Thousands of people saw the unveiling of the Hanover Street name on the corner of Russell Street, District Six, in a renaming ceremony on Heritage Day on Tuesday.
In a public participation process in July more than 1 195 people had their say, with 1 157 people supporting the renaming of Keizersgracht to Hanover Street and 38 people raising objections, leading to the City council approving the renaming on August 22 (“Hanover Street is back on the map,” Southern Suburbs Tatler, August 29).
The renaming ceremony was attended by District Six claimants, former District Six residents, Thoko Didiza, the Minister of Agriculture, Land Reform and Rural Development and City of Cape Town officials and marching bands.
Cape Town mayor Dan Plato lifted the shutter on a street post to reveal the Hanover Street name. He hopes the symbolic act of restoring the historical name of Hanover Street will help ease some of the pain for people who were forcefully removed from the area.

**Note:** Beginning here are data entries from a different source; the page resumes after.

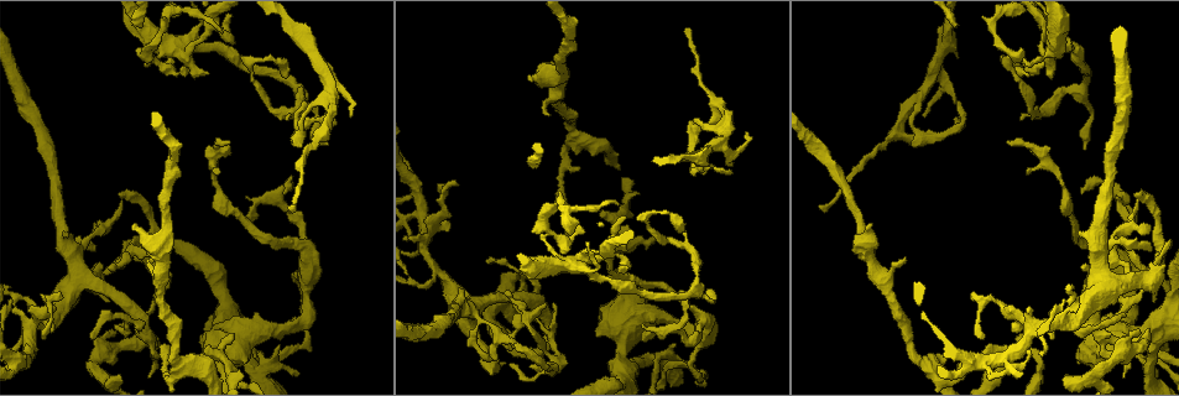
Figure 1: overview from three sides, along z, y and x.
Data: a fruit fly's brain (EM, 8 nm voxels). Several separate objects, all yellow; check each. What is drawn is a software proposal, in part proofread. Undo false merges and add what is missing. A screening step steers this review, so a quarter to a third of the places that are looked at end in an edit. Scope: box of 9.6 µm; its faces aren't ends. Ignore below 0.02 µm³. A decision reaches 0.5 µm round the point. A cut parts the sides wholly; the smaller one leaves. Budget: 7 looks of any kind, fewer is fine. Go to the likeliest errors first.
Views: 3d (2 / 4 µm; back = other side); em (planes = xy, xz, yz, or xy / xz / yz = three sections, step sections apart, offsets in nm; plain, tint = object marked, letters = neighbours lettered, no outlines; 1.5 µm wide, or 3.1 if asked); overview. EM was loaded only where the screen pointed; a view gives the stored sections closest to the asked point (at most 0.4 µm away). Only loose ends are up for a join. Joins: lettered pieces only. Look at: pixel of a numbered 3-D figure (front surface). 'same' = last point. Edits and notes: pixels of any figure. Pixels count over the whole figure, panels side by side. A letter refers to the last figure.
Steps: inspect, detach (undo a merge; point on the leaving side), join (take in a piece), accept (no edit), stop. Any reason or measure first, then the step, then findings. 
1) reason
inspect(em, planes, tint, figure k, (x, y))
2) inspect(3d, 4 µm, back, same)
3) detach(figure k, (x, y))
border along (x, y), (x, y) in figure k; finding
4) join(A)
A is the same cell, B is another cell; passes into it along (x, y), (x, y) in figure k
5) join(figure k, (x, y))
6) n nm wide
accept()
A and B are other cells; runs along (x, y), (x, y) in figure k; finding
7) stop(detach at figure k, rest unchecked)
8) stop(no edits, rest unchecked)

A plaque was also unveiled by Mr Plato.
Mr Plato said he is committed towards working with the Department of Agriculture, Land Reform and Rural Development (DALRRD) to assist the claimants in getting restitution.

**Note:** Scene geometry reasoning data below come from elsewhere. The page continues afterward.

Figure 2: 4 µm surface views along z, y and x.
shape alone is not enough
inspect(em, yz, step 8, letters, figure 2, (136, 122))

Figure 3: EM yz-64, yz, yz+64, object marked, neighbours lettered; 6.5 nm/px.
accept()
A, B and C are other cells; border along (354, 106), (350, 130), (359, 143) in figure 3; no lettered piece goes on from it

“I told the minister the two of us can work together, let us restore some of the dignity and ease some of the pain as a joint force,” he said.

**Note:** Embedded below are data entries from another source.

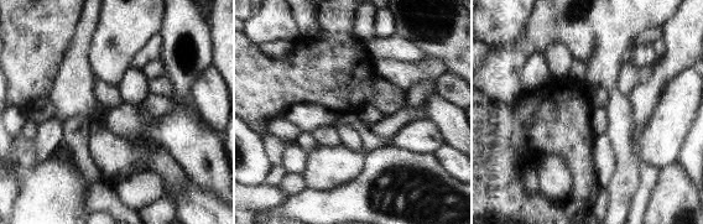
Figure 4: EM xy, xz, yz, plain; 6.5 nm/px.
inspect(em, planes, letters, same)

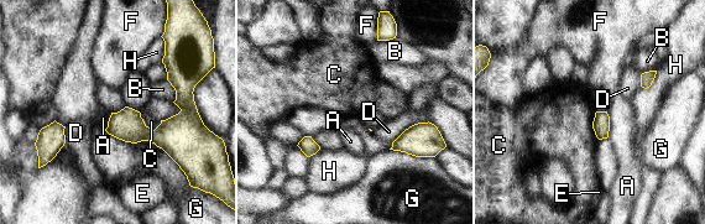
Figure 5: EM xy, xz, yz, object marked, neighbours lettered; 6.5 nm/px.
accept()
A, B, C, D, E, F, G and H are other cells; no lettered piece goes on from it

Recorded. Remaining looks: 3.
sharp bend
inspect(3d, 2 µm, figure 1, (442, 204))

Ms Didiza agreed with Mr Plato and said her department is prepared to work collectively with the City to help the claimants get restitution.
“In my discussions with the mayor and councillors, we agreed that we must find a solution to deal with this matter and the renaming of Hanover Street will go a long way in rebuilding a community and restoring dignity to the people of District Six,” she said.
Former District Six resident, Carol Petersen, 65, from Retreat felt honoured to be at the ceremony as she has fond memories of the old Hanover Street.
“I remember buying my school uniform at Waynicks when I went to Vista High in Bo-Kaap and going to my favourite hairdresser,” she recalled.
Current District Six resident, Ebrahim Safter, 56, who stays in Francis Street , said he feels great about the renaming, even though it is not the original road where the former Hanover Street was.
“At least we’re reclaiming something, so rename it, Hanover Street will become alive again,” he said.
District Six claimant, Shahied Martheze, 60, from Kensington said he never thought the renaming of Hanover Street would ever happen.
“The memories which were taken away from here will return again,” he said.
Bonita Bennet , director of the District Six Museum, said though she supports the renaming of Hanover Street, she wished the process had been done differently.
“It is difficult to support something which is wrong, we would have liked the name of Hanover Street to be restored to its original place after the redevelopment of District Six has been completed, though now that opportunity is lost,” she said.
Tania Kleinhans-Cedras, the District Six Advocacy Committee chairperson, supports the renaming of Hanover Street even though the District Six landscape has changed.
“Hanover Street resonates with claimants of District Six, however, you can never say the new location defines where the original roads have been, Cape Peninsula University of Technology (CPUT) has taken up a large part of land, so you can never bring back what was formerly,” she said.
The District Six Working Committee (D6WC) initiated the renaming process by submitting their proposal to the City to rename Hanover Street from Keizersgracht Street.
Shahied Ajam, D6WC chairperson, said the renaming process was a culmination of hard work, not only from his organisation but from the people of District Six.
“Today was proof that taking back the name of Hanover Street, the people of District Six are serious in having their dignity restored holistically,” he said.
Mr Ajam said he is encouraged that Ms Didiza and Mr Plato are engaging constructively on the District Six restitution process.